-- WHAT THE EXERCISE ASKS --
Below are some entries. Repeat exactly the lines from the one with "middle pip: (390, 688)" through the one with "ring tip: (231, 277)", and only those.

──────── INFORMATION SHOWN ────────

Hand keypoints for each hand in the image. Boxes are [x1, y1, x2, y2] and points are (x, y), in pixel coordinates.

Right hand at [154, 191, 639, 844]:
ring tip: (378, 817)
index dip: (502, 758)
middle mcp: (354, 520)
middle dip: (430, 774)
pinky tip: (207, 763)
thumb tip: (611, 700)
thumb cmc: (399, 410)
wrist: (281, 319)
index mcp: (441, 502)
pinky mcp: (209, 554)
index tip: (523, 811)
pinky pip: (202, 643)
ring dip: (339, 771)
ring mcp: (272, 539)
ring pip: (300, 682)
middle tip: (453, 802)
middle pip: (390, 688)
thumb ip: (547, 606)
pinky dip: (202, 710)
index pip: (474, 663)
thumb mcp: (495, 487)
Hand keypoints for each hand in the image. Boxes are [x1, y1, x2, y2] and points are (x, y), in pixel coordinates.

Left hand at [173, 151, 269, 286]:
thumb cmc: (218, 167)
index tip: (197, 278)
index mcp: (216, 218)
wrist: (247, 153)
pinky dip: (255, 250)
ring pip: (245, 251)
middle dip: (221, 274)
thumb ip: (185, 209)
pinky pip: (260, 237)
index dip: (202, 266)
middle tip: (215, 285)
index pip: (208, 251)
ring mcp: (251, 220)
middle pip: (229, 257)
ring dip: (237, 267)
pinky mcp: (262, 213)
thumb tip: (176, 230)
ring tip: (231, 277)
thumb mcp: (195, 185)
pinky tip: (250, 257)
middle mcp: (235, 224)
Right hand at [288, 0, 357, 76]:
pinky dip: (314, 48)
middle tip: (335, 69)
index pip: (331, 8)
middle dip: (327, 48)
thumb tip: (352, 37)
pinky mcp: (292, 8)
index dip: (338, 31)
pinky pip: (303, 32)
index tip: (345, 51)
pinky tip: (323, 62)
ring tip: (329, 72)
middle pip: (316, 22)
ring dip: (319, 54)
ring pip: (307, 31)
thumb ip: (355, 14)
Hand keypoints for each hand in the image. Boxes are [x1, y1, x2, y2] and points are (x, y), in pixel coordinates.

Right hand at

────────
──────── INFORMATION SHOWN ────────

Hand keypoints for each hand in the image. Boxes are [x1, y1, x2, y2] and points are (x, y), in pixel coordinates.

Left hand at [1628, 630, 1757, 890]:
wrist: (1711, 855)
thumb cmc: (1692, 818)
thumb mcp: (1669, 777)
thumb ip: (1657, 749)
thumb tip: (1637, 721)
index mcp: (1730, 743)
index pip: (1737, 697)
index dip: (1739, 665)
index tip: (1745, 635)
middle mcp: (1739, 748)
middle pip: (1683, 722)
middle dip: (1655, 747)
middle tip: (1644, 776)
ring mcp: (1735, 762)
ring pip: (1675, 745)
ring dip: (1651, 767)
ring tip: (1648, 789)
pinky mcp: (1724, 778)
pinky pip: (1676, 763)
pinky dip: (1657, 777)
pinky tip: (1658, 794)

────────
──────── INFORMATION SHOWN ────────

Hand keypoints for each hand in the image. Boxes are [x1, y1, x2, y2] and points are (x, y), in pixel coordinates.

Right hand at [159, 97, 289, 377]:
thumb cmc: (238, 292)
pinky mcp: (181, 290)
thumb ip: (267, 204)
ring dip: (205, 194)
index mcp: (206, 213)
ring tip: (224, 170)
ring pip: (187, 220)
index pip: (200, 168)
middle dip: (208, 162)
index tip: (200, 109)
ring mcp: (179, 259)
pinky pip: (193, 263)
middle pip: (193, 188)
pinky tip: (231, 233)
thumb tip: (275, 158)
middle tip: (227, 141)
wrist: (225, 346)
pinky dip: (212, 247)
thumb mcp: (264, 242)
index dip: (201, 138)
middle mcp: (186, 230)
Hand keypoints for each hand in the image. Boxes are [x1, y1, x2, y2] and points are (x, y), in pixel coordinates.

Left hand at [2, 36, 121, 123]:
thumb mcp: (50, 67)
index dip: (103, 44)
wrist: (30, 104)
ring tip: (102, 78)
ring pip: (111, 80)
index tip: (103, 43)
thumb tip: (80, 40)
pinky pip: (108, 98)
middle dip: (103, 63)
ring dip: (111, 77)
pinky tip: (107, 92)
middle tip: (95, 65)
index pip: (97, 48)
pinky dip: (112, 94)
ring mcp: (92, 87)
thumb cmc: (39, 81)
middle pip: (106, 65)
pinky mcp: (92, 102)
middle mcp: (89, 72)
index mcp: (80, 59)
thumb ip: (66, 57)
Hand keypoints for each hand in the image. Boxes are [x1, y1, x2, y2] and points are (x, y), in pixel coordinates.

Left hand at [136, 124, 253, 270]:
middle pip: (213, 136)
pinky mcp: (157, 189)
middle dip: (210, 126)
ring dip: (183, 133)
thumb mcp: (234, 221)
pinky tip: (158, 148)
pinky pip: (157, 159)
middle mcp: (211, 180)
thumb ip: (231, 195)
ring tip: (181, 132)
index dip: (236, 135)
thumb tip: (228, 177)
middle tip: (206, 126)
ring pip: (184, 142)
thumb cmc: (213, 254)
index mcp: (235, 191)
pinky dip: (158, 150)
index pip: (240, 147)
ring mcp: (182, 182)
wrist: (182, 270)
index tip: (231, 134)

────────

-- RESULT OF THIS TASK --
middle pip: (390, 688)
thumb ip: (547, 606)
pinky dip: (202, 710)
index pip: (474, 663)
thumb mcp: (495, 487)
Hand keypoints for each hand in the image. Boxes are [x1, y1, x2, y2] and points are (x, y), in pixel coordinates.

Left hand at [173, 151, 269, 286]:
thumb cmc: (218, 167)
index tip: (197, 278)
index mcp: (216, 218)
wrist: (247, 153)
pinky dip: (255, 250)
ring pip: (245, 251)
middle dip: (221, 274)
thumb ip: (185, 209)
pinky pip: (260, 237)
index dip: (202, 266)
middle tip: (215, 285)
index pip: (208, 251)
ring mcp: (251, 220)
middle pip: (229, 257)
ring dip: (237, 267)
pinky mcp: (262, 213)
thumb tip: (176, 230)
ring tip: (231, 277)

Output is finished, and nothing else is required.